In 1908, Mac Diarmada was appointed the brotherhood's national organiser. He moved with Hobson to Dublin, where they allied with IRB veteran Thomas Clarke, recently returned from America, in urging a more active policy upon the semi-moribund organisation. He was manager of the monthly journal Irish Freedom (November 1910–December 1914), an initiative of McCullough and Clarke launched under the cover of the Dublin Wolfe Tone Clubs committee, and intended to express IRB opinion.
He was imprisoned for four months in Mountjoy jail (May–September 1915) after making a vigorous anti-recruiting speech to a Volunteer meeting at Tuam, Co. Galway.
On his release he and Clarke joined the secret military council – already consisting of Pearse, Joseph Plunkett, and Éamon Ceannt – assembled by Clarke during Mac Diarmada's imprisonment to devise the detailed plans for the rebellion. Amid a concurrent reorganisation of the IRB supreme council, Mac Diarmada engineered the election of the Belfast-based Denis McCullough as president, thereby securing his and Clarke's unimpeded control of the executive.
Throughout the early months of 1916 Mac Diarmada was at the centre of the final logistical preparations for the rising. His role in the confused events immediately preceding the rising was critical. He and Plunkett most likely instigated circulation of the ‘Castle document,‘ a purported leak suggesting an imminent government move to disarm the Volunteers, which conveniently supplied a plausible cover before the eyes of the Volunteers’ moderate leadership for the final mobilisation activity. On Good Friday morning (20 April) Mac Diarmada persuaded Volunteer commander-in-chief Eoin MacNeill, who had learned the previous evening of the plan to rise on the Sunday, that the insurrection should proceed because the expected arrival of German arms made likely a government move to suppress the movement, but also increased the prospects for success. Mac Diarmada ordered the temporary detention of Hobson that evening, fearing his interference with the conspirators’ intentions.
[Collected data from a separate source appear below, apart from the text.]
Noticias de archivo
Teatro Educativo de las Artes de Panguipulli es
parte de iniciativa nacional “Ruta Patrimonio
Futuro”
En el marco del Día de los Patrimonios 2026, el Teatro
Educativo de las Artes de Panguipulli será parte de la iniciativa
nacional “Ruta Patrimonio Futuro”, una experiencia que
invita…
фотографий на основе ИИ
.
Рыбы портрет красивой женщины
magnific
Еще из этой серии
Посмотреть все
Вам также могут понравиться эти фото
As a member of the provisional government into which the military council now transformed itself, Mac Diarmada signed the proclamation of the republic. Throughout the rebellion he remained, in civilian clothes, with the headquarters garrison in the General Post Office, functioning as adjutant to Connolly (the commander-in-chief), and coordinating the operation of a field hospital in the building. From the Thursday evening, as Connolly weakened from wounds, Mac Diarmada and Clarke, though neither held officers’ rank in the Volunteers, increasingly commanded the direction of the battle. Mac Diarmada ordered evacuation of the wounded to Jervis Street hospital on the Friday, and amid the confused evacuation of the burning GPO, rallied the troops to continue the manoeuvre in the face of withering hostile fire. With Pearse in military custody after agreeing to surrender on Saturday afternoon (29 April), Mac Diarmada read the surrender order to the garrison in the new headquarters in a Moore St. shop, adding his own commendation of their gallantry. With calm logic, he quelled a section of the garrison who wished to fight on, stressing their duty to survive the rebellion, so as to some day ‘finish the job’.
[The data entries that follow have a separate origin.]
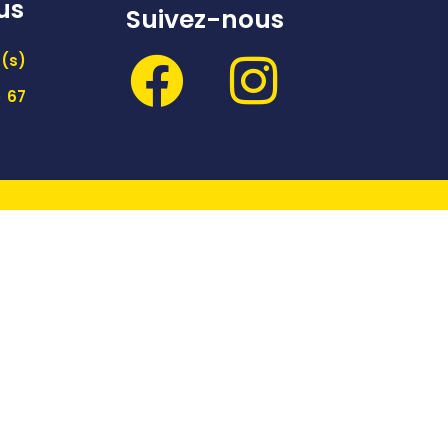
us
Suivez-nous
(s)
 67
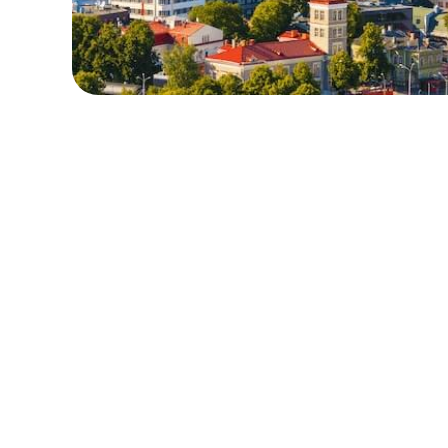
ローカル・周遊プラン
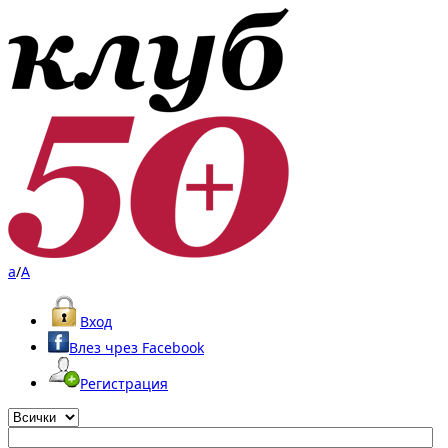
a
/
A
Вход
Влез чрез Facebook
Регистрация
At his court-martial (9 May) he conducted a spirited defence, challenging prosecution evidence, cross-examining witnesses, and demanding that all allegations against him be proved. Found guilty of participation in armed rebellion, he was acquitted on a lesser charge of causing disaffection among the populace. He and the severely wounded Connolly were the last two of the rebellion leaders to be executed by firing squad in the yard of Kilmainham jail (12 May), despite growing public disquiet, and protests by British and Irish politicians (both nationalist and unionist).
(Biographical details: Lawrence William White. 'Mac Diarmada (MacDermott), Seán'. Dictionary of Irish Biography.)